More on Americans exporting mental illness

My previous post, Exporting American mental illness, on Ethan Watters’ New York Times Magazine article, came together pretty quickly, in a few-hours’ rush of thinking, writing, and mistyping. Nevertheless, I’m glad I posted it because I really liked Watters’ original article, even though I took issues with attributing too much causal power to specialists’ knowledge about mental illness. I didn’t consider my original piece to be a ‘critique’ as I fully suspect many of my issues might have been addressed in the book-length version.

cartoon by Gary Larson


Over at Somatosophere, Eugene Raikhel has a great post on the original article. He’s very generous to my hurried effort but goes on to add in some really good discussion of multi-causal models in psychological anthropology and how difficult it actually is to think about complexity. He agrees with my brief piece (with one caveat that I would concede), but really goes on to take the discussion to a more sophisticated consideration of the question:

“How should anthropologists and cultural psychiatrists deal with this kind of complexity?” Is it enough to gesture toward complexity, calling it a “flow” or an “assemblage” and listing its various elements (as I’ve done above), or should we try to understand the various specific mechanisms through which what we often call macro-processes (like “globalization” or “industrialization”) shape the ways individuals experience and articulate their distress?

Raikhel goes on to discuss three different conceptual and concrete ways to try to link up these scattered forces into local explanations, drawing on Ian Hacking, Laurence Kirmayer and Norman Sartorius, and Tanya Luhrmann. All three are excellent examples of researchers doing the hard yards of making these links between macroscopic and psychological processes, between biology and culture on different levels. I won’t rewrite in less extensive form Raikhel’s excellent piece; just go to the original.

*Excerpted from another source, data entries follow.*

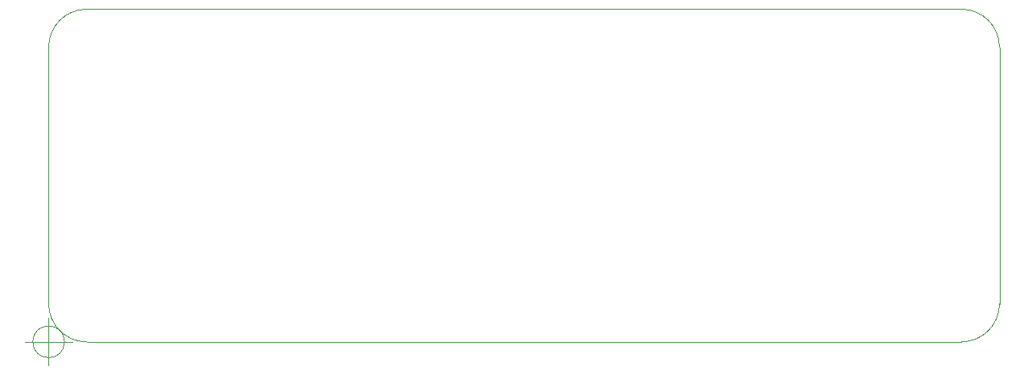
<source format=gbr>
%TF.GenerationSoftware,KiCad,Pcbnew,(6.0.5)*%
%TF.CreationDate,2022-05-24T14:43:57+02:00*%
%TF.ProjectId,SmartHarz-Thermometer,536d6172-7448-4617-927a-2d546865726d,1b1*%
%TF.SameCoordinates,Original*%
%TF.FileFunction,Profile,NP*%
%FSLAX46Y46*%
G04 Gerber Fmt 4.6, Leading zero omitted, Abs format (unit mm)*
G04 Created by KiCad (PCBNEW (6.0.5)) date 2022-05-24 14:43:57*
%MOMM*%
%LPD*%
G01*
G04 APERTURE LIST*
%TA.AperFunction,Profile*%
%ADD10C,0.100000*%
%TD*%
G04 APERTURE END LIST*
D10*
X91666666Y-105000000D02*
G75*
G03*
X91666666Y-105000000I-1666666J0D01*
G01*
X87500000Y-105000000D02*
X92500000Y-105000000D01*
X90000000Y-102500000D02*
X90000000Y-107500000D01*
X186000000Y-105000000D02*
X94000000Y-105000000D01*
X186000000Y-105000000D02*
G75*
G03*
X190000000Y-101000000I0J4000000D01*
G01*
X190000000Y-74000000D02*
X190000000Y-101000000D01*
X90000000Y-101000000D02*
X90000000Y-74000000D01*
X190000000Y-74000000D02*
G75*
G03*
X186000000Y-70000000I-4000000J0D01*
G01*
X90000000Y-101000000D02*
G75*
G03*
X94000000Y-105000000I4000000J0D01*
G01*
X94000000Y-70000000D02*
G75*
G03*
X90000000Y-74000000I0J-4000000D01*
G01*
X94000000Y-70000000D02*
X186000000Y-70000000D01*
M02*

</source>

But I also want to point out the Raikhel, like me, really praises Watters’ original effort. Raikhel has a couple of key points of disagreement in the assumptions about modernity and stress and about the psychiatric ‘gray out’ that’s occurring with globalization, but he keeps these in perspective. I’m happy to criticize science journalists when they write stupid dreck, but the discussion of the Americanization of mental illness is quite thorough even though it’s reaching out to an audience that might not have run into this sort of anthropological analysis of psychiatry before; it’s a great piece to alert the public to the subtleties of human brain-culture-belief interactions (which we tend to call ‘neuroanthropology’ around here).

4 thoughts on “More on Americans exporting mental illness

  1. Thanks for the link to my post and for the kind words, Greg. I think that we’re in agreement about Watters’ article being a very well researched and nuanced piece of science journalism.

    I’ve noticed that some people commenting on the article on various blogs have argued that Watters doesn’t pay enough attention to the role played by pharmaceutical companies in promoting new disease categories. This strikes me as less of an issue, given that 1) this has already been covered in the popular media over the past few years and 2) Watters’ article is original for its focus on the way that experiences of distress, or at the very least symptom presentations, are changing — not just biomedical classifications.

  2. Interesting discussion !

    I recall that one of my early Master’s dissertation idea was to look at the mental health part of the process underwent by refugees who apply for the asylum seeker status, more specifically in relation to the concept of war trauma. The process is framed by specific criteria and people won’t get the status if they don’t meet these criteria. In the case of trauma, relevant criteria are constructed at the intersection of medical (yes, definitely strongly influenced by the DMS from the USA) and bureaucratic cultures. I quickly realised I would never be given the necessary authorisation from the relevant doctors to be able to conduct this research, even though several refugees who were in such situations had agreed to speak to me (a random encounter with one such woman was how I got interested in the topic in the first place). I think that is the kind of field that is incredibly difficult to access as a student (yes, I was – and still am – of the naive, enthusiast and let’s-try-it-anyway persuasion), but I’m tempted to think it’s tricky even as a official researcher backed up by a legitimizing university institution.

    It does not surprise me to see that much exciting medical anthropology material was produced by people who are in medical professions themselves, i.e. insiders, even if this sometimes comes with various biais as some of these researchers end up working under questionable epistemological frameworks in order to be able to conduct their research, whether it’s the funding or instutional culture that implies it (I would think that Kapferer’s Star Wars article is very relevant to some of the issues pertaining to medical anthropology). So, it was interesting to observe how these guys kept sending the ball elsewhere, saying oh but this is not up to me, you need to see this other person, etc. I’m not sure why they felt so threatened, I was not really interested in coming up with a transcultural critique of how medical services handle that part of the process, but more so with how refugees responded to it. I’m under the impression that it’s much more interactive than we could think.

    Anyway, I quickly moved on to work on something else, which turned out to be great, but this little research experiment was still an interesting experience in terms of how protective medical bodies can be on that very topic. And I would think there is a direct link between that and the fact that these issues don’t really make it in popular science journalism. I agree with you, this was a very good article for that matter, thanks for posting it.